On social media this past week, people are suggesting that instead of hugs, handshakes or even fist bumps on greeting each other, people should bow, as they did in the Eighteenth Century, or put their hands together in the succinct and subtle Namaste.

Our hands are suddenly of great concern - we are being told to wash them several times a day, with conduct books on the correct way to wash our hands being circulated via Instagram and YouTube, in still and animated images. It is because of our hands with their elegant musculature and opposable thumbs that we developed into human beings, able to  make things, from Stone Age tools to planetariums and rocket ships.

With our hands, we touch everything in our world. It is how we instinctively connect with the things and people around us. So now, it’s gloves on, rather than off, but hands on (committed) rather than hands off (disinterested) in our attempt to combat the deadly virus disease, and the low standards of personal hygiene of our fellow citizens.

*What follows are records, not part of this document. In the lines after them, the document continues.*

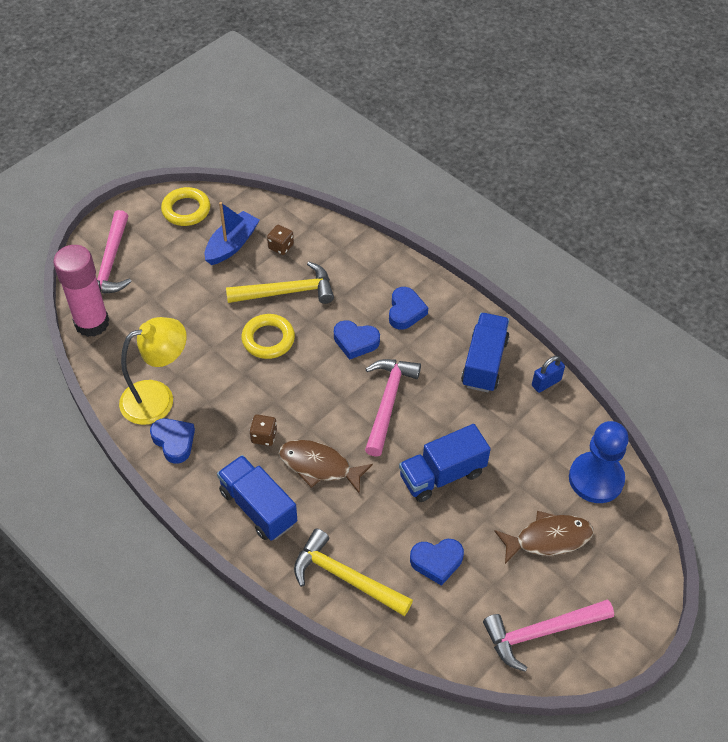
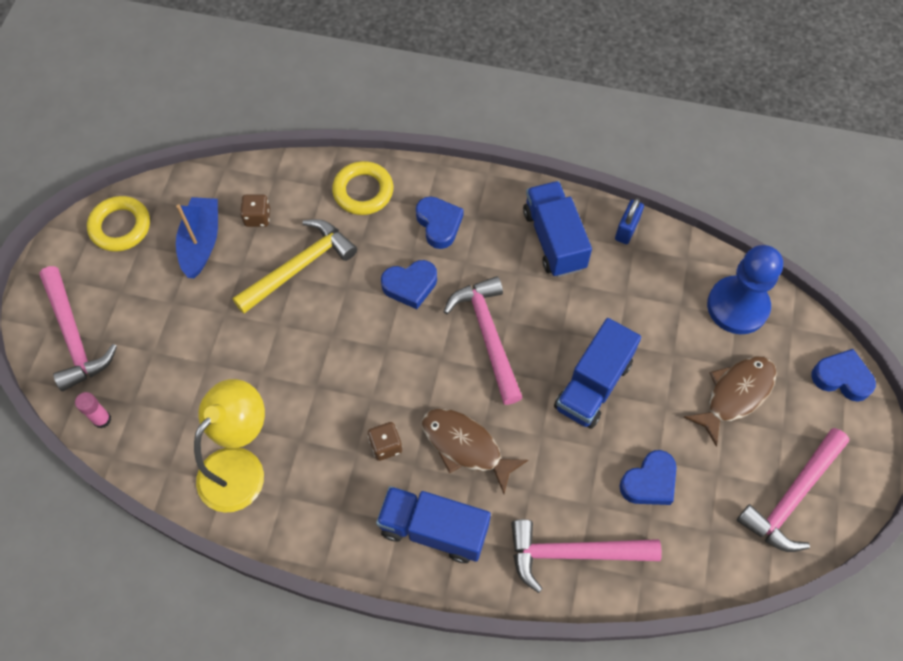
camera: 30 degrees left, 10 degrees up
pink glue stick [53,245,109,337] -> pink glue stick [75,392,111,428], size x0.41
blue heart [150,418,195,464] -> blue heart moved to [811,349,876,402]
yellow ring [241,314,295,359] -> yellow ring moved to [332,161,393,215]
brown fish [279,440,373,494] -> brown fish turned 45 degrees clockwise [422,408,528,494]
yellow hammer [294,528,413,616] -> pink hammer [511,519,662,593]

The corona virus COVID-19 has now been declared a pandemic, which means the focus is now on getting prepared and resourced to deal with it. Do we have enough equipment in the ICU units to protect the health care practitioners who will be treating hundreds of us? Do we have enough soap, hand sanitizer, face masks and cleaning products in our homes?

Pontius Pilate washed his hands of the responsibility of the judgment of Jesus of Nazareth as a criminal. Lady Macbeth, hundreds of years afterwards, thought ‘a little water will cure’ the deed of murdering the reigning King of Scotland. Then in a dramatically symmetrical karmic infliction, she develops compulsive obsessive disorder, washing her hands repeatedly, with no one but her husband understanding why she thinks they are unclean. Isn’t it ironic.

Her doctor says: ‘What is it she does now? Look, how she rubs her hands’.

The lady who looks after her says: ‘It is an accustomed action with her... I have known her continue in this a quarter of an hour.’

The lady herself, in despair, trying to ‘sweeten’ her hands with every scented soap available, asks: ‘What, will these hands ne’er be clean?’

There it is again, the smell of mortality.

Unfortunately for us, we sensitive plants, we are not abstract creatures, and it is through touch that we convey love and receive signs of affirmation, affection and acceptance. So now that personal contact is being said to be dangerous, we are comprehensively deprived of a source of happiness and our sense of tactile belonging is diminished.

We are being told not to travel, to work from home and conduct conferences, seminars and classes virtually by Skype and Zoom. Technology may enable us to communicate, verbally and visually, but on the personal level I think that the lessening of physical presence and proximity we will now inevitably experience as we self-isolate will create an outpouring of dreams, and romantic fantasies.

We will create avatars and iconic images of them in our imaginations. Those we love will be the very ones we do not want to touch, for fear of contaminating them with our viral mortality.